*TO DO:*
Repeat the material from its first line through the line that contains "る本の情報サイトです。", with both of those lines included.

### GIVEN INFORMATION ###

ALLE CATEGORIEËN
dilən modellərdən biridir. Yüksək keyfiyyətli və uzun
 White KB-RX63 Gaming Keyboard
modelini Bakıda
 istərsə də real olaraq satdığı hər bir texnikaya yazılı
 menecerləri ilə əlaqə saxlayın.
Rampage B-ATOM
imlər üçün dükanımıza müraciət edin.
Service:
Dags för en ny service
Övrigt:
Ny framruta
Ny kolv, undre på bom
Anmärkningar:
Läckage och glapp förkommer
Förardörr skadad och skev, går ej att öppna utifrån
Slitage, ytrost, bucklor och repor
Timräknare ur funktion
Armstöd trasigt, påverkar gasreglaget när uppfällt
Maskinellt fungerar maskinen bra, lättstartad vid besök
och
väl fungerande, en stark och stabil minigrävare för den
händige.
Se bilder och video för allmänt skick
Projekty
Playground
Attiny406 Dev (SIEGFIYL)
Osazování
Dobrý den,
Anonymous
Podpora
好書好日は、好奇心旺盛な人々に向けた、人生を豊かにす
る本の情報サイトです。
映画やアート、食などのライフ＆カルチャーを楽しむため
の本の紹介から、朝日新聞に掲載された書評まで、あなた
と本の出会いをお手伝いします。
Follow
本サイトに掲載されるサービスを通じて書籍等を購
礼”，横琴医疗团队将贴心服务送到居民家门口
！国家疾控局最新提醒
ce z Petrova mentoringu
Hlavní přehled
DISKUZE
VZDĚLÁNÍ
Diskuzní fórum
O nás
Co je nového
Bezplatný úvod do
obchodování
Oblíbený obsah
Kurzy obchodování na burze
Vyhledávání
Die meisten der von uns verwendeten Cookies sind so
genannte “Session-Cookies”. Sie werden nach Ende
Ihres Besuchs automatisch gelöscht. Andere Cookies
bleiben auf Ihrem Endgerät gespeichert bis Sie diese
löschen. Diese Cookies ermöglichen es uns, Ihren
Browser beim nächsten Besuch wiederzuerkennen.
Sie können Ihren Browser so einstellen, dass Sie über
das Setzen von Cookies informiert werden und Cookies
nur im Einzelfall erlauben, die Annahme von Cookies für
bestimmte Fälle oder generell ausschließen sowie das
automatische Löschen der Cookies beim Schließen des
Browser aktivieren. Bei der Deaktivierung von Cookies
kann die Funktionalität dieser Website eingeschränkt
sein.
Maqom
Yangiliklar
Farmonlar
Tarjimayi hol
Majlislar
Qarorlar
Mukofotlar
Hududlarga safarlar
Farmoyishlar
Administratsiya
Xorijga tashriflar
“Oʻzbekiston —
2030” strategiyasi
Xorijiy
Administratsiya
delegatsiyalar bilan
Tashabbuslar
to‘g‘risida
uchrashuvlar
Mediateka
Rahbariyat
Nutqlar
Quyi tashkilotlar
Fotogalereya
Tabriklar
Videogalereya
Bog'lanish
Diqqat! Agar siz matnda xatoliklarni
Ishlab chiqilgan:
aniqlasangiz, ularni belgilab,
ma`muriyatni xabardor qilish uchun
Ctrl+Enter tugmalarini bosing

###

*ANSWER BOX:*
ALLE CATEGORIEËN
dilən modellərdən biridir. Yüksək keyfiyyətli və uzun
 White KB-RX63 Gaming Keyboard
modelini Bakıda
 istərsə də real olaraq satdığı hər bir texnikaya yazılı
 menecerləri ilə əlaqə saxlayın.
Rampage B-ATOM
imlər üçün dükanımıza müraciət edin.
Service:
Dags för en ny service
Övrigt:
Ny framruta
Ny kolv, undre på bom
Anmärkningar:
Läckage och glapp förkommer
Förardörr skadad och skev, går ej att öppna utifrån
Slitage, ytrost, bucklor och repor
Timräknare ur funktion
Armstöd trasigt, påverkar gasreglaget när uppfällt
Maskinellt fungerar maskinen bra, lättstartad vid besök
och
väl fungerande, en stark och stabil minigrävare för den
händige.
Se bilder och video för allmänt skick
Projekty
Playground
Attiny406 Dev (SIEGFIYL)
Osazování
Dobrý den,
Anonymous
Podpora
好書好日は、好奇心旺盛な人々に向けた、人生を豊かにす
る本の情報サイトです。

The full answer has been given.